## ASSIGNED TASK
Ignoring every picture, transcribe the data in full as it stands.

## GIVEN RECORDS
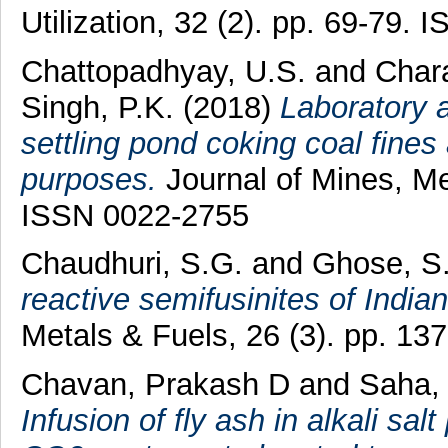
Utilization, 32 (2). pp. 69-79.
Chattopadhyay, U.S.
and
Chara
Singh, P.K.
(2018)
Laboratory a
settling pond coking coal fines a
purposes.
Journal of Mines, Me
ISSN 0022-2755
Chaudhuri, S.G.
and
Ghose, S
reactive semifusinites of India
Metals & Fuels, 26 (3). pp. 1
Chavan, Prakash D
and
Saha,
Infusion of fly ash in alkali s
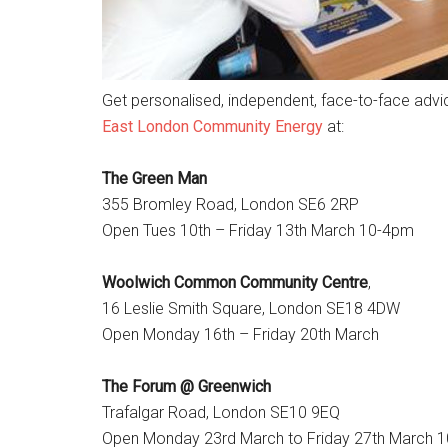
Get personalised, independent, face-to-face advi
East London Community Energy
at:
The Green Man
355 Bromley Road, London SE6 2RP
Open Tues 10th – Friday 13th March 10-4pm
Woolwich Common Community Centre
,
16 Leslie Smith Square, London SE18 4DW
Open Monday 16th – Friday 20th March
The Forum @ Greenwich
Trafalgar Road, London SE10 9EQ
Open Monday 23rd March to Friday 27th March 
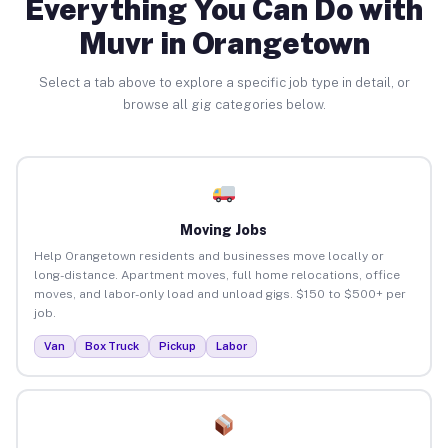
Everything You Can Do with
Muvr in Orangetown
Select a tab above to explore a specific job type in detail, or
browse all gig categories below.
Moving Jobs
Help Orangetown residents and businesses move locally or
long-distance. Apartment moves, full home relocations, office
moves, and labor-only load and unload gigs. $150 to $500+ per
job.
Van
Box Truck
Pickup
Labor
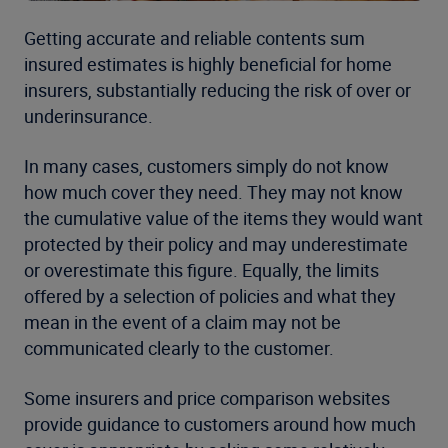
Getting accurate and reliable contents sum
insured estimates is highly beneficial for home
insurers, substantially reducing the risk of over or
underinsurance.
In many cases, customers simply do not know
how much cover they need. They may not know
the cumulative value of the items they would want
protected by their policy and may underestimate
or overestimate this figure. Equally, the limits
offered by a selection of policies and what they
mean in the event of a claim may not be
communicated clearly to the customer.
Some insurers and price comparison websites
provide guidance to customers around how much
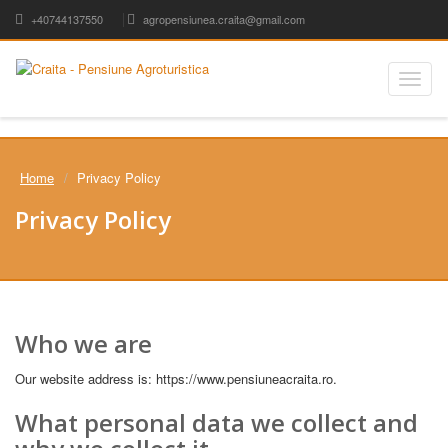
+40744137550
agropensiunea.craita@gmail.com
Toggle
naviga
Home
Privacy Policy
Privacy Policy
Who we are
Our website address is: https://www.pensiuneacraita.ro.
What personal data we collect and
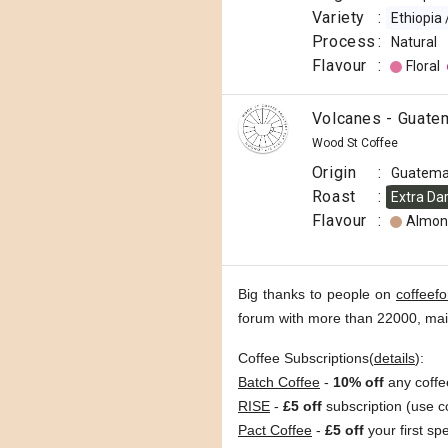
Variety
:
Ethiopia
Process
:
Natural
Flavour
:
Floral
Volcanes - Guate
Wood St Coffee
Origin
:
Guatema
Roast
:
Extra Da
Flavour
:
Almon
Big thanks to people on
coffeef
forum with more than 22000, ma
Coffee Subscriptions(
details
):
Batch Coffee
-
10% off
any coffe
RISE
-
£5 off
subscription (use 
Pact Coffee
-
£5 off
your first sp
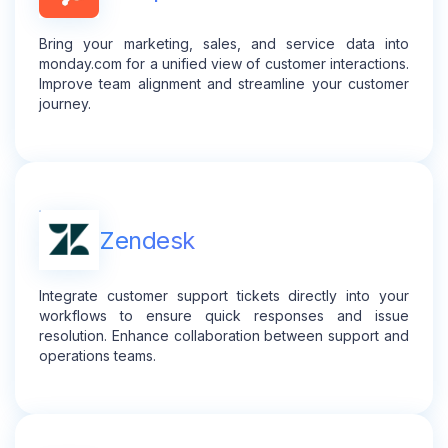
Bring your marketing, sales, and service data into
monday.com for a unified view of customer interactions.
Improve team alignment and streamline your customer
journey.
Zendesk
Integrate customer support tickets directly into your
workflows to ensure quick responses and issue
resolution. Enhance collaboration between support and
operations teams.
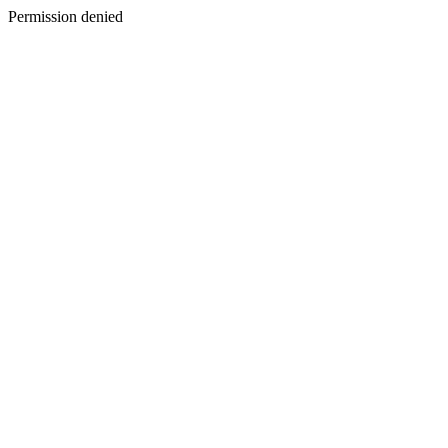
Permission denied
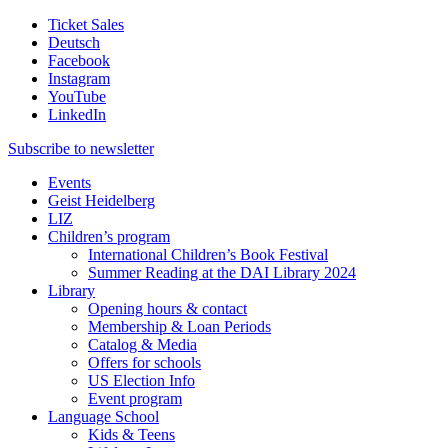
Ticket Sales
Deutsch
Facebook
Instagram
YouTube
LinkedIn
Subscribe to
newsletter
Events
Geist Heidelberg
LIZ
Children’s program
International Children’s Book Festival
Summer Reading at the DAI Library 2024
Library
Opening hours & contact
Membership & Loan Periods
Catalog & Media
Offers for schools
US Election Info
Event program
Language School
Kids & Teens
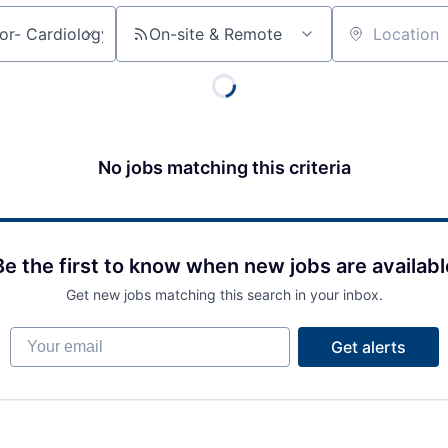
On-site & Remote
Location
No jobs matching this criteria
Be the first to know when new jobs are availabl
Get new jobs matching this search in your inbox.
Your email
Get alerts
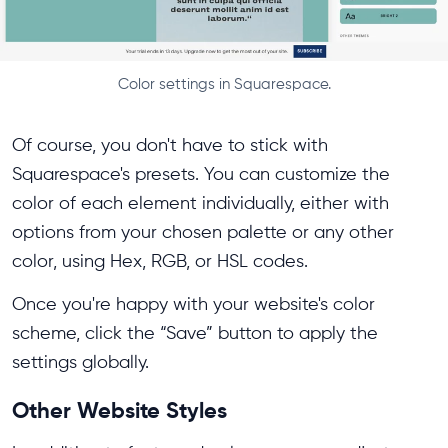
Color settings in Squarespace.
Of course, you don't have to stick with
Squarespace's presets. You can customize the
color of each element individually, either with
options from your chosen palette or any other
color, using Hex, RGB, or HSL codes.
Once you're happy with your website's color
scheme, click the “Save” button to apply the
settings globally.
Other Website Styles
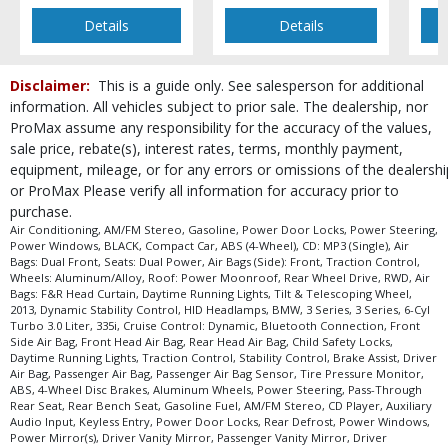
Details
Details
Disclaimer:
This is a guide only. See salesperson for additional
information. All vehicles subject to prior sale. The dealership, nor
ProMax assume any responsibility for the accuracy of the values,
sale price, rebate(s), interest rates, terms, monthly payment,
equipment, mileage, or for any errors or omissions of the dealershi
or ProMax Please verify all information for accuracy prior to
purchase.
Air Conditioning, AM/FM Stereo, Gasoline, Power Door Locks, Power Steering,
Power Windows, BLACK, Compact Car, ABS (4-Wheel), CD: MP3 (Single), Air
Bags: Dual Front, Seats: Dual Power, Air Bags (Side): Front, Traction Control,
Wheels: Aluminum/Alloy, Roof: Power Moonroof, Rear Wheel Drive, RWD, Air
Bags: F&R Head Curtain, Daytime Running Lights, Tilt & Telescoping Wheel,
2013, Dynamic Stability Control, HID Headlamps, BMW, 3 Series, 3 Series, 6-Cyl
Turbo 3.0 Liter, 335i, Cruise Control: Dynamic, Bluetooth Connection, Front
Side Air Bag, Front Head Air Bag, Rear Head Air Bag, Child Safety Locks,
Daytime Running Lights, Traction Control, Stability Control, Brake Assist, Driver
Air Bag, Passenger Air Bag, Passenger Air Bag Sensor, Tire Pressure Monitor,
ABS, 4-Wheel Disc Brakes, Aluminum Wheels, Power Steering, Pass-Through
Rear Seat, Rear Bench Seat, Gasoline Fuel, AM/FM Stereo, CD Player, Auxiliary
Audio Input, Keyless Entry, Power Door Locks, Rear Defrost, Power Windows,
Power Mirror(s), Driver Vanity Mirror, Passenger Vanity Mirror, Driver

## ANSWER BELOW
Utilization, 32 (2). pp. 69-79.
Chattopadhyay, U.S.
and
Chara
Singh, P.K.
(2018)
Laboratory a
settling pond coking coal fines a
purposes.
Journal of Mines, Me
ISSN 0022-2755
Chaudhuri, S.G.
and
Ghose, S
reactive semifusinites of India
Metals & Fuels, 26 (3). pp. 1
Chavan, Prakash D
and
Saha,
Infusion of fly ash in alkali s
Get personalised, independent, face-to-face advi
East London Community Energy
at:
The Green Man
355 Bromley Road, London SE6 2RP
Open Tues 10th – Friday 13th March 10-4pm
Woolwich Common Community Centre
,
16 Leslie Smith Square, London SE18 4DW
Open Monday 16th – Friday 20th March
The Forum @ Greenwich
Trafalgar Road, London SE10 9EQ
Open Monday 23rd March to Friday 27th March 
Everything You Can Do with
Muvr in Orangetown
Select a tab above to explore a specific job type in detail, or
browse all gig categories below.
Moving Jobs
Help Orangetown residents and businesses move locally or
long-distance. Apartment moves, full home relocations, office
moves, and labor-only load and unload gigs. $150 to $500+ per
job.
Van
Box Truck
Pickup
Labor
Getting accurate and reliable contents sum
insured estimates is highly beneficial for home
insurers, substantially reducing the risk of over or
underinsurance.
In many cases, customers simply do not know
how much cover they need. They may not know
the cumulative value of the items they would want
protected by their policy and may underestimate
or overestimate this figure. Equally, the limits
offered by a selection of policies and what they
mean in the event of a claim may not be
communicated clearly to the customer.
Some insurers and price comparison websites
provide guidance to customers around how much
+40744137550
agropensiunea.craita@gmail.com
Toggle
naviga
Home
Privacy Policy
Privacy Policy
Who we are
Our website address is: https://www.pensiuneacraita.ro.
What personal data we collect and
Variety
:
Ethiopia
Process
:
Natural
Flavour
:
Floral
Volcanes - Guate
Wood St Coffee
Origin
:
Guatema
Roast
:
Extra Da
Flavour
:
Almon
Big thanks to people on
coffeef
forum with more than 22000, ma
Coffee Subscriptions(
details
):
Batch Coffee
-
10% off
any coffe
RISE
-
£5 off
subscription (use 
Pact Coffee
-
£5 off
your first sp
Bring your marketing, sales, and service data into
monday.com for a unified view of customer interactions.
Improve team alignment and streamline your customer
journey.
Zendesk
Integrate customer support tickets directly into your
workflows to ensure quick responses and issue
resolution. Enhance collaboration between support and
operations teams.
Permission denied
Ticket Sales
Deutsch
Facebook
Instagram
YouTube
LinkedIn
Subscribe to
newsletter
Events
Geist Heidelberg
LIZ
Children’s program
International Children’s Book Festival
Summer Reading at the DAI Library 2024
Library
Opening hours & contact
Membership & Loan Periods
Catalog & Media
Offers for schools
US Election Info
Event program
Language School
Kids & Teens
On-site & Remote
Location
No jobs matching this criteria
Be the first to know when new jobs are availabl
Get new jobs matching this search in your inbox.
Your email
Get alerts
Color settings in Squarespace.
Of course, you don't have to stick with
Squarespace's presets. You can customize the
color of each element individually, either with
options from your chosen palette or any other
color, using Hex, RGB, or HSL codes.
Once you're happy with your website's color
scheme, click the “Save” button to apply the
settings globally.
Other Website Styles
Details
Details
Disclaimer:
This is a guide only. See salesperson for additional
information. All vehicles subject to prior sale. The dealership, nor
ProMax assume any responsibility for the accuracy of the values,
sale price, rebate(s), interest rates, terms, monthly payment,
equipment, mileage, or for any errors or omissions of the dealershi
or ProMax Please verify all information for accuracy prior to
purchase.
Air Conditioning, AM/FM Stereo, Gasoline, Power Door Locks, Power Steering,
Power Windows, BLACK, Compact Car, ABS (4-Wheel), CD: MP3 (Single), Air
Bags: Dual Front, Seats: Dual Power, Air Bags (Side): Front, Traction Control,
Wheels: Aluminum/Alloy, Roof: Power Moonroof, Rear Wheel Drive, RWD, Air
Bags: F&R Head Curtain, Daytime Running Lights, Tilt & Telescoping Wheel,
2013, Dynamic Stability Control, HID Headlamps, BMW, 3 Series, 3 Series, 6-Cyl
Turbo 3.0 Liter, 335i, Cruise Control: Dynamic, Bluetooth Connection, Front
Side Air Bag, Front Head Air Bag, Rear Head Air Bag, Child Safety Locks,
Daytime Running Lights, Traction Control, Stability Control, Brake Assist, Driver
Air Bag, Passenger Air Bag, Passenger Air Bag Sensor, Tire Pressure Monitor,
ABS, 4-Wheel Disc Brakes, Aluminum Wheels, Power Steering, Pass-Through
Rear Seat, Rear Bench Seat, Gasoline Fuel, AM/FM Stereo, CD Player, Auxiliary
Audio Input, Keyless Entry, Power Door Locks, Rear Defrost, Power Windows,
Power Mirror(s), Driver Vanity Mirror, Passenger Vanity Mirror, Driver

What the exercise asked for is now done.